Correspondance de Voltaire/1761/Lettre 4621

Correspondance : année 1761
Garnier (Œuvres complètes de Voltaire, tome 41p. 378-379).

4621. — À M. ***[1].
Au château de Ferney en Bourgogne, par Genève, 30 juillet.

Dans une petite transmigration, monsieur, d’une maison à une autre, la lettre dont vous m’honorâtes en date du 1er juin s’était égarée. Mme du Perron m’ayant appris à qui je devais cette lettre, j’ai été fort honteux ; j’ai cherché longtemps, et j’ai enfin trouvé ; mais ce que je ne trouverai pas, c’est la solution de votre problème. Quand on demanda à Panurge lequel il aimait le mieux d’avoir le nez aussi long que la vue, ou la vue aussi longue que le nez, il répondit qu’il aimait mieux boire.

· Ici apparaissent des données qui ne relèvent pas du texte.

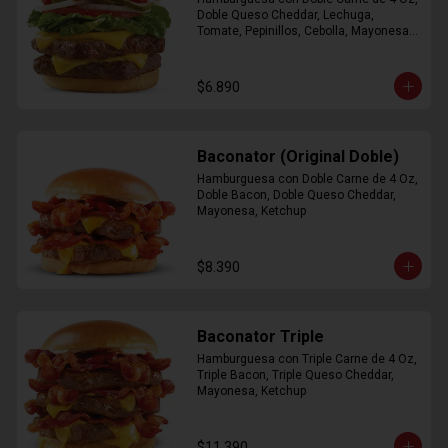
Doble Queso Cheddar, Lechuga, 
Tomate, Pepinillos, Cebolla, Mayonesa, 
Ketchup
$6.890
Baconator (Original Doble)
Hamburguesa con Doble Carne de 4 Oz, 
Doble Bacon, Doble Queso Cheddar, 
Mayonesa, Ketchup
$8.390
Baconator Triple
Hamburguesa con Triple Carne de 4 Oz, 
Triple Bacon, Triple Queso Cheddar, 
Mayonesa, Ketchup
$11.390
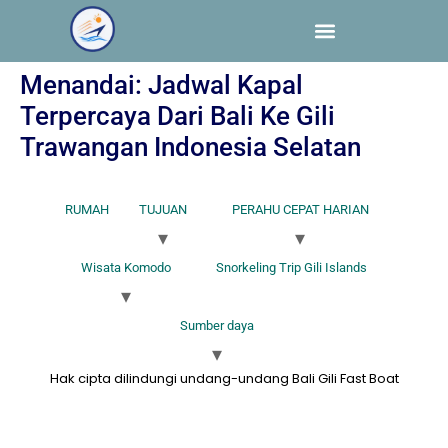
Menandai:
Jadwal Kapal
Terpercaya Dari Bali Ke Gili
Trawangan Indonesia Selatan
RUMAH
TUJUAN
PERAHU CEPAT HARIAN
Wisata Komodo
Snorkeling Trip Gili Islands
Sumber daya
Hak cipta dilindungi undang-undang Bali Gili Fast Boat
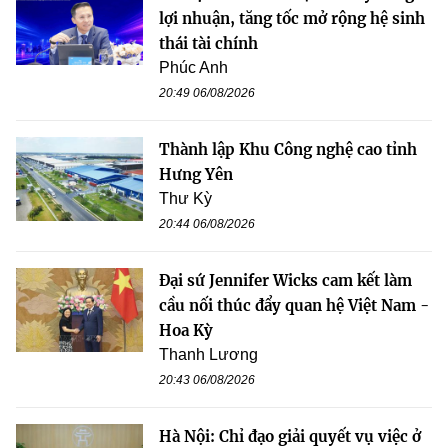
lợi nhuận, tăng tốc mở rộng hệ sinh
thái tài chính
Phúc Anh
20:49 06/08/2026
Thành lập Khu Công nghệ cao tỉnh
Hưng Yên
Thư Kỳ
20:44 06/08/2026
Đại sứ Jennifer Wicks cam kết làm
cầu nối thúc đẩy quan hệ Việt Nam -
Hoa Kỳ
Thanh Lương
20:43 06/08/2026
Hà Nội: Chỉ đạo giải quyết vụ việc ở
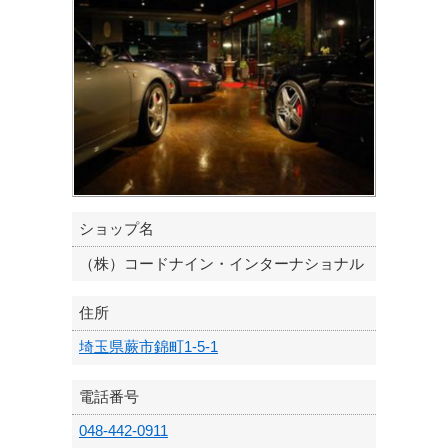
ショップ名
（株）コードナイン・インターナショナル
住所
埼玉県蕨市錦町1-5-1
電話番号
048-442-0911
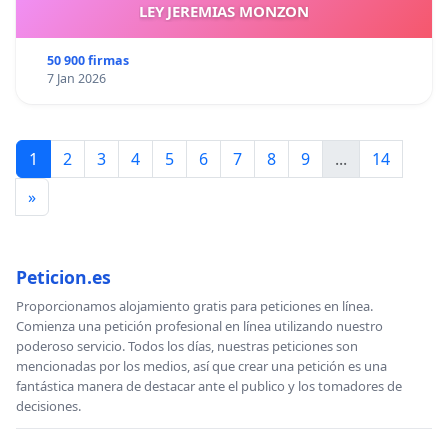
LEY JEREMIAS MONZON
50 900 firmas
7 Jan 2026
1
2
3
4
5
6
7
8
9
...
14
»
Peticion.es
Proporcionamos alojamiento gratis para peticiones en línea.
Comienza una petición profesional en línea utilizando nuestro
poderoso servicio. Todos los días, nuestras peticiones son
mencionadas por los medios, así que crear una petición es una
fantástica manera de destacar ante el publico y los tomadores de
decisiones.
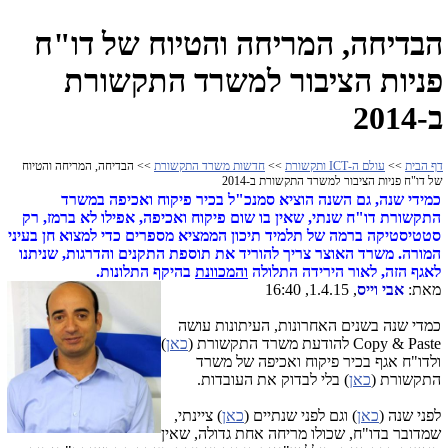
הבדיחה, המריחה והטיוח של דו"ח
פניות הציבור למשרד התקשורת
ב-2014
דף הבית
>>
עולם ה-ICT ותקשורת
>>
חדשות משרד התקשורת
>> הבדיחה, המריחה והטיוח
של דו"ח פניות הציבור למשרד התקשורת ב-2014
כמידי שנה, גם השנה הוציא סמנכ"ל בכיר פיקוח ואכיפה במשרד
התקשורת דו"ח שנתי, שאין בו שום פיקוח ואכיפה, אפילו לא ברמז, רק
סטטיסטיקה ברמה של תלמיד תיכון הממציא מספרים כדי למצוא חן בעיני
המורה. משרד האוצר צריך להוריד את תוספת התקנים והדרגות, שניתנו
לאגף הזה, לאור הירידה התלולה
והמכוונת
בהיקף התלונות.
מאת:
אבי וייס
, 1.4.15, 16:40
כמדי שנה בשנים האחרונות, העיתונות עושה
Copy & Paste להודעת משרד התקשורת (
כאן
)
ולדו"ח אגף בכיר פיקוח ואכיפה של משרד
התקשורת (
כאן
) בלי לבדוק את העובדות.
לפני שנה (
כאן
) וגם לפני שנתיים (
כאן
) ציינתי,
שמדובר בדו"ח, שכולו מריחה אחת גדולה, שאין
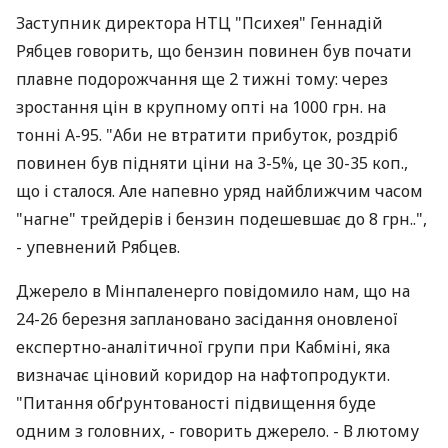
Заступник директора НТЦ "Психея" Геннадій
Рябцев говорить, що бензин повинен був почати
плавне подорожчання ще 2 тижні тому: через
зростання цін в крупному опті на 1000 грн. на
тонні А-95. "Аби не втратити прибуток, роздріб
повинен був підняти ціни на 3-5%, це 30-35 коп.,
що і сталося. Але напевно уряд найближчим часом
"нагне" трейдерів і бензин подешевшає до 8 грн..",
- упевнений Рябцев.
Джерело в Мінпаленерго повідомило нам, що на
24-26 березня заплановано засідання оновленої
експертно-аналітичної групи при Кабміні, яка
визначає ціновий коридор на нафтопродукти.
"Питання обґрунтованості підвищення буде
одним з головних, - говорить джерело. - В лютому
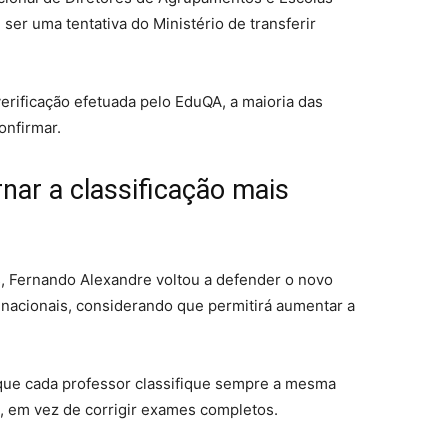
 ser uma tentativa do Ministério de transferir
verificação efetuada pelo EduQA, a maioria das
onfirmar.
nar a classificação mais
s, Fernando Alexandre voltou a defender o novo
s nacionais, considerando que permitirá aumentar a
que cada professor classifique sempre a mesma
, em vez de corrigir exames completos.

Vous me demandez lequel est le plus plaisant de savoir tout ce qui s’est fait ou tout ce qui se fera : c’est une question à faire aux prophètes ; ces messieurs, qui connaissaient l’avenir si parfaitement, étaient sans doute instruits également du passé. Il faut être inspiré de Dieu pour savoir bien parfaitement son prétérit, son futur, et même son présent. Notre espèce est fort curieuse et fort ignorante. Celui qui saurait l’avenir saurait probablement de fort sottes et de fort tristes choses, et entre autres l’heure de sa mort : ce qui n’est pas extrêmement plaisant à contempler. J’aime mieux au fond de la boîte de Pandore l’espérance que la science, et je suis de l’avis d’Horace :


Prudens futuri temporis exitum
Calignosa nocte premit Deus.

(Lib. III, od. xxix.)

Ce que je sais le mieux, c’est que j’ai l’honneur d’être avec tous les sentiments que je vous dois, monsieur, votre, etc.

  1. Cette lettre est peut-être adressée au bourgmestre de Middelbourg dont il est question dans la lettre 4616, si ce n’est pas un personnage supposé.